- _Document extract_:
────────────────

Yes, buying RE is a risk, for sure. I think in our case, like I mentioned the rentals we could get are crappy and overpriced (more expensive than a reasonable mortgage payment), so in this instance we're probably better off owning even if there is a downturn. We had considered investing the $175K from the sale (or whatever we get) and renting a military house, but it's tough to swallow renting a crappy house after living in a nice house for so long 

The two most reasonable looking options for mortgages so far seem to be 3.35% fixed for 3 years, or 2.1% variable for 5 years with a penalty of three months interest only (which we would be reimbursed for from the military when we do eventually sell this new house). Not sure which is best for us, frankly both are attractive.


----------



## Plugging Along (Jan 3, 2011)

I'm not sure if this has been mentioned, but why not an open variable? It may be a slightly better rate than the HELOC, and you can port it, move it, pay it all off any time.


----------



## m3s (Apr 3, 2010)

The advice here is all sound but it just doesn't apply to the military situation. I recommend you get one of the few mortgages that honours the DND clause. This means you can take a mortgage as if you were staying, and if you get posted (ordered to move for military duty) they will let you break the term with only the covered 3 months interest penalty.

────────────────

- _Stored data_:
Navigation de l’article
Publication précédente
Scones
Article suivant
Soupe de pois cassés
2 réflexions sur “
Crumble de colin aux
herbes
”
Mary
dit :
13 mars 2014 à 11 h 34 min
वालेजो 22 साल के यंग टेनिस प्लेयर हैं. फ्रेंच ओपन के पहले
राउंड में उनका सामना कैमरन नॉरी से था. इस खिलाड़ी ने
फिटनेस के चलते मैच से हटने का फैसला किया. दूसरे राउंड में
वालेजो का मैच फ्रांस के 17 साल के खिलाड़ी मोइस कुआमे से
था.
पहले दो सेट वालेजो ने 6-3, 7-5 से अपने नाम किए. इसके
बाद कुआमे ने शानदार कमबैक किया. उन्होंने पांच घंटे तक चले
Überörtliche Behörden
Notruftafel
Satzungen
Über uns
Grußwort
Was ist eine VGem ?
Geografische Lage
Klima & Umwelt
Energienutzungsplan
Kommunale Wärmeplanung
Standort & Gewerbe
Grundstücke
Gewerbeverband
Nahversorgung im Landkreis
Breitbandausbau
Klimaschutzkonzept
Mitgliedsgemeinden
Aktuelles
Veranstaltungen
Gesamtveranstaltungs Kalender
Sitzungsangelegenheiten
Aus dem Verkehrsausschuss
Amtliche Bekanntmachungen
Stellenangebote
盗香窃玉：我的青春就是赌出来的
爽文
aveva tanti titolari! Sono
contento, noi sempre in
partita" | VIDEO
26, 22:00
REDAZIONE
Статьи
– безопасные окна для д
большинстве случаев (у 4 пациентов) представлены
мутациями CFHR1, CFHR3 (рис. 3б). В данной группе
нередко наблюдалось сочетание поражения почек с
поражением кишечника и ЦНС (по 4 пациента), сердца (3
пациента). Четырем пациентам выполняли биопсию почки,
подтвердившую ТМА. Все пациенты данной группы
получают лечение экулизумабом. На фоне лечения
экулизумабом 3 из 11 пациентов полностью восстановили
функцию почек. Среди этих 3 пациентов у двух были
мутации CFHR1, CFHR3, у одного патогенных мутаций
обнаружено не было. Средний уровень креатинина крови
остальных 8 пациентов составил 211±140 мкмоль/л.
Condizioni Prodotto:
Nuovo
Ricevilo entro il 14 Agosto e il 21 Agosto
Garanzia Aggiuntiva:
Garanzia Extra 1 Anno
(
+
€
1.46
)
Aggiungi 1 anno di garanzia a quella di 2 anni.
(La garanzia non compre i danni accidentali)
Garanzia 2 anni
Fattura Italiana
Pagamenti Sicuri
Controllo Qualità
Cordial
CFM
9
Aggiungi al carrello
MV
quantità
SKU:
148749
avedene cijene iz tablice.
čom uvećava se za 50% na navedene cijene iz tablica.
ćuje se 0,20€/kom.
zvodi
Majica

────────────────

- _Your objective_: Update everything in the mortgage discussion from "Yes, buying RE" down to "both are attractive." by replacing "crappy" with "run-down" wherever it occurs.

- _Reply to the exercise_:
Yes, buying RE is a risk, for sure. I think in our case, like I mentioned the rentals we could get are run-down and overpriced (more expensive than a reasonable mortgage payment), so in this instance we're probably better off owning even if there is a downturn. We had considered investing the $175K from the sale (or whatever we get) and renting a military house, but it's tough to swallow renting a run-down house after living in a nice house for so long 

The two most reasonable looking options for mortgages so far seem to be 3.35% fixed for 3 years, or 2.1% variable for 5 years with a penalty of three months interest only (which we would be reimbursed for from the military when we do eventually sell this new house). Not sure which is best for us, frankly both are attractive.